Comparison of different surgical treatments for stage II progressive collapsing foot deformity: a finite element analysis

SLR - November 2023 - Khan

Title: Comparison of different surgical treatments for stage II progressive collapsing foot deformity: a finite element analysis 

Reference: Chen F, Yuan C, Liang M, Le G, Xu J. Comparison of different surgical treatments for stage II progressive collapsing foot deformity: a finite element analysis. J Orthop Surg Res. 2023;18(1):719. Published 2023 Sep 23. doi:10.1186/s13018-023-04216-3 

Level of Evidence: Level III 

Scientific Literature Review 

Reviewed By: Maazullah Khan 

Residency Program: East Liverpool City Hospital- East Liverpool, Ohio 

Podiatric Relevance: Stage II progressive collapsing foot deformity (PCFD) poses a challenge to the podiatric surgeon due to the progressive nature of the deformity and the variety of options to address the deformity. The authors of this paper aim to study various methods of surgical fixation and their biomechanical effects on the medial column. They theorize that medial column osteotomy (MCO) and subtalar joint arthroeries (SJA) could be helpful in shifting pressure from the medial plantar side to the lateral and that lateral column lengthening (LCL) or medial column fusion (MCF) would not be suitable for stage IIA PCFD from a biomechanical perspective.  

Methods: A 32 year old 175 cm, 60 kg male with no history of ankle or foot fractures or tumors was used to model simulations. MCF involved a fusion of the navicular and cuneiform bones. MCO involved a 1cm medializing osteotomy of the calcaneus that extends approximately 1-1.5cm behind the posterior edge of the talus to the distal calcaneus at an angle of 45° to the plantar plane of the foot. LCL was done by a transverse osteotomy 10-15mm away from the calcaneocuboid joint, also known as an Evans osteotomy. This osteotomy was fixed with a 1cm thick bone graft. SJA involved implantation of an appropriate arthroereisis model based on the size of the tarsal sinus tarsi, into the subtalar joint. 

The study assessed the maximum von-mises values in the medial and lateral columns as well as at distribution of maximal stress on the plantar surface, strain experienced by the medial ligaments and plantar fascia. Arch height, talo-first metatarsal angle, calcaneal pitch, and talar coverage were also assessed. 
 
Results: Mises stress values increased for MCF and LCL while the values decreased with MCO and SJA. Maximum plantar stress increased after MCF and LCL but decreased with MCO and SJA. Regarding stress on the medial ligaments and plantar fascia, MCF had no significant effect while MCO, SJA, and LCL all reduced stress with LCL having the most noticeable change.
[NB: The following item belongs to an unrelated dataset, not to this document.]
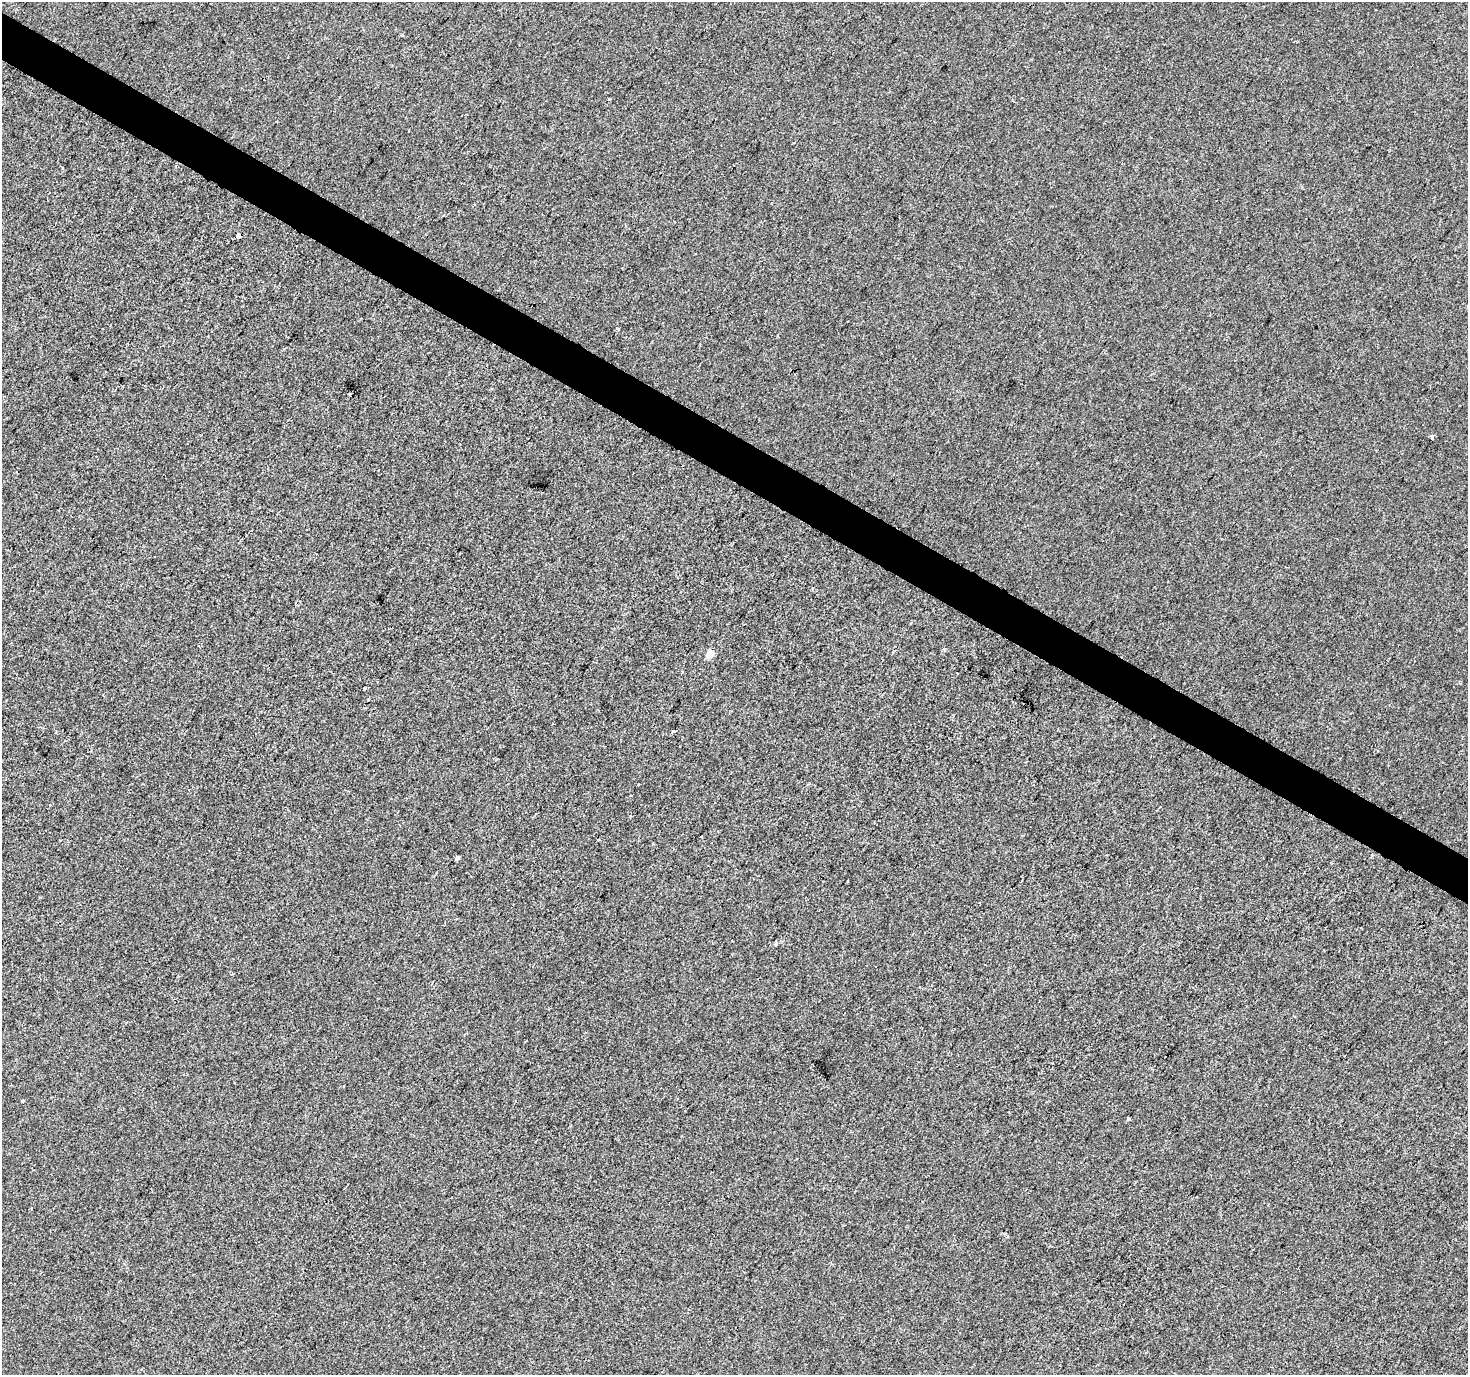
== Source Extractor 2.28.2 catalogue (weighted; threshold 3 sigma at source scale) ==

Radiographically all four procedures corrected talo-first metatarsal angle, calcaneal pitch, and talonavicular coverage. Although MCF was able to obtain radiographic correction, it was not as effective as the other methods, with SJA being the most effective. 
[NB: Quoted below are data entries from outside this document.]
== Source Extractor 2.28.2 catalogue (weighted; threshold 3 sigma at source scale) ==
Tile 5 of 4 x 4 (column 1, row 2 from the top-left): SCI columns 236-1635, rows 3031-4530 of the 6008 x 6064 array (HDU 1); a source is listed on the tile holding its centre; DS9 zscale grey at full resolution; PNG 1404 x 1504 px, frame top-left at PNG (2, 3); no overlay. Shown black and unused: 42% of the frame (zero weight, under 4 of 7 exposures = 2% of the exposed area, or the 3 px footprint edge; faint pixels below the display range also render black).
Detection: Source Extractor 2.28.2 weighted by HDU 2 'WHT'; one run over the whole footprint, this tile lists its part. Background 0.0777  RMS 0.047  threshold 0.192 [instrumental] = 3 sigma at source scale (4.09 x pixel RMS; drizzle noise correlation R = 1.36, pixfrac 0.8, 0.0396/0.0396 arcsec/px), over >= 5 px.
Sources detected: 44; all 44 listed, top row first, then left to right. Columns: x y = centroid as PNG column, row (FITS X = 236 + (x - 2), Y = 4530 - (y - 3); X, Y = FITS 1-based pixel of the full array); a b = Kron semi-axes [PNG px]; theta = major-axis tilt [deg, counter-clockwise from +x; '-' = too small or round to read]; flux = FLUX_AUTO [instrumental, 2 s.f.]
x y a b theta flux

Conclusions: The authors conclude that for stage IIA PCFD a Type II sinus tarsi implant effectively transferred pressure from the medial plantar tract to the lateral side and restored the arch. They also concluded that isolated LCL is unsuitable for stage IIA PCFT as it increased adduction of the forefoot and maximum stress on the medial plantar foot. While the authors came this conclusion, this study had multiple limitations, most notably that the sample size is small due to only a single patient being used in the simulation. Another notable limitation in this study is that the simulation uses the same elastic modulus for both cortical and trabecular bones which is significantly different (14,000 vs 350MPa). Lastly, a medial column fusion often includes the 1st tarsometatarsal joint, which is not included in this procedure.